March Madness Data

About this Dataset

This repository contains result and play-by-play data from 2010 to 2019 in R Dataset (.rds) form. You can get the data straight from the Internet and this GitHub repository for the datasets that you’d like to use.

Note for Stage 2:

All of the data files have been updated through the end of the current regular season. You can find everything you need in these four files:

  1. Stage2DataFiles.zip (this contains the same type of information as the DataFiles.zip did for Stage 1, but it now includes 2019 data as well)

  2. MasseyOrdinals_thru_2019_day_128.zip (this contains the same type of information as MasseyOrdinals.zip did for Stage 1, but it now includes 2019 data as well). For the absolute latest version of the Massey Ordinals, see the Discussion thread “Massey Ordinals Day 133 Thread”.

  3. PlayByPlay_2019.zip (this contains the same type of information as PlayByPlay_2018.zip, etc., but it is play-by-play for the current 2019 season games)

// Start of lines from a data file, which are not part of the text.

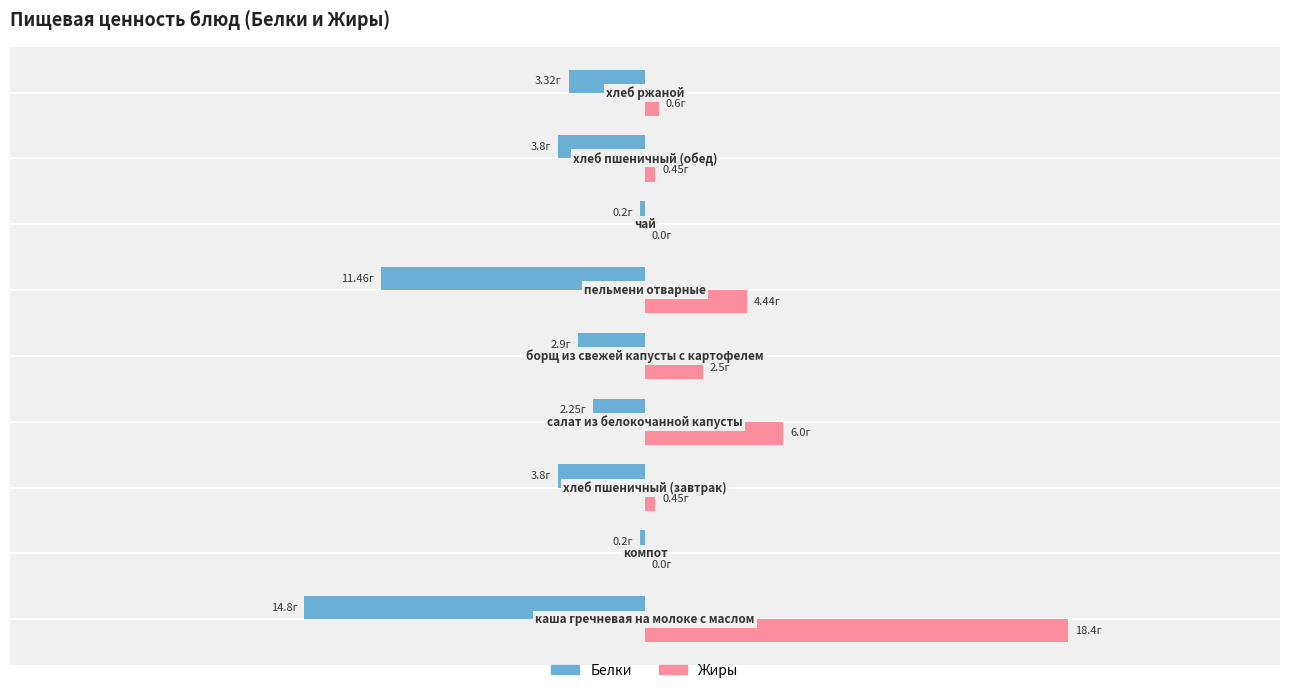

What are all the series names shown in the legend?

Белки, Жиры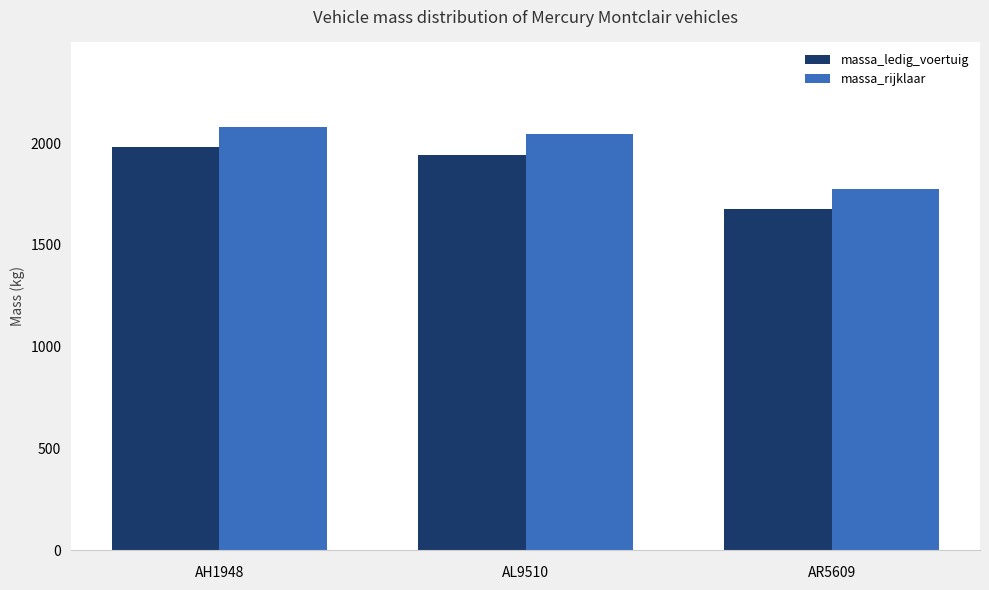

Rank the categories by massa_rijklaar value from highest to lowest.

AH1948, AL9510, AR5609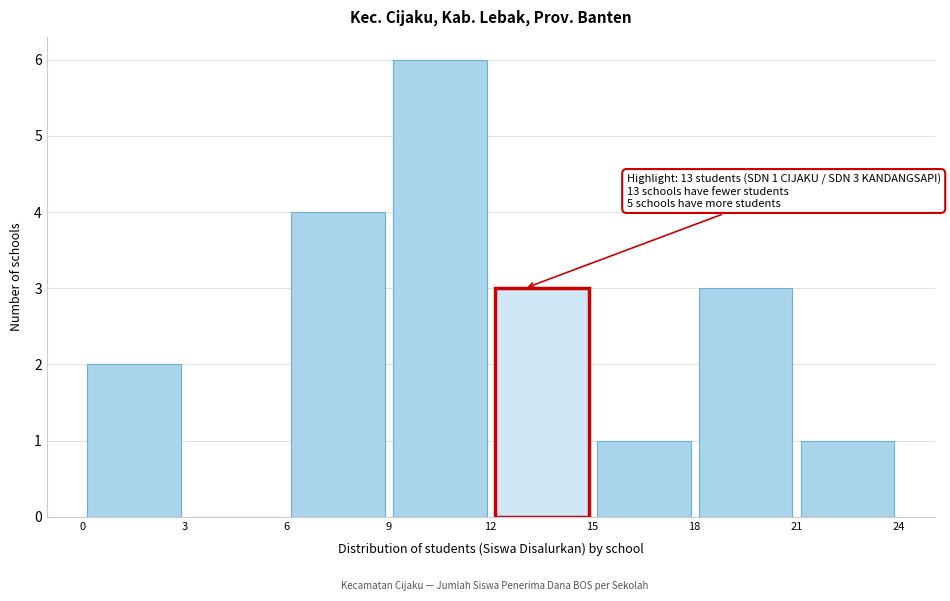

Over which range of the x-axis is the bar tallest?

9 to 12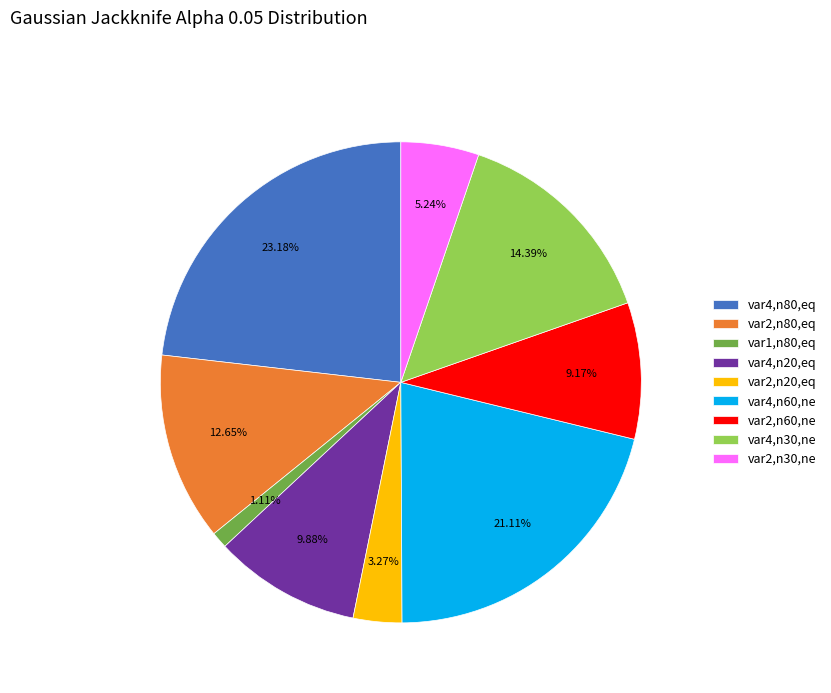

Is there any slice that represents more than half of the pie?

No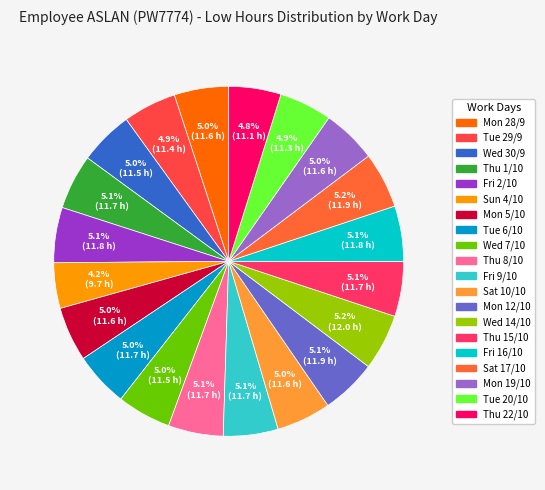

Is it true that Wed 7/10 is 19% of the pie?

False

  4. SampleSubmissionStage2.csv (this has the proper number of rows, and the proper teams for the 2019 tourney only, which is all you predict in Stage 2)

You can just disregard the Stage 1 files and the Prelim files at this point - they are completely superseded by the above release. The only exceptions are that the play-by-play data for earlier years (PlayByPlay_2010, PlayByPlay_2011, …, PlayByPlay_2018) is still useful, and there will be ongoing releases of the latest Massey Ordinals as they become available.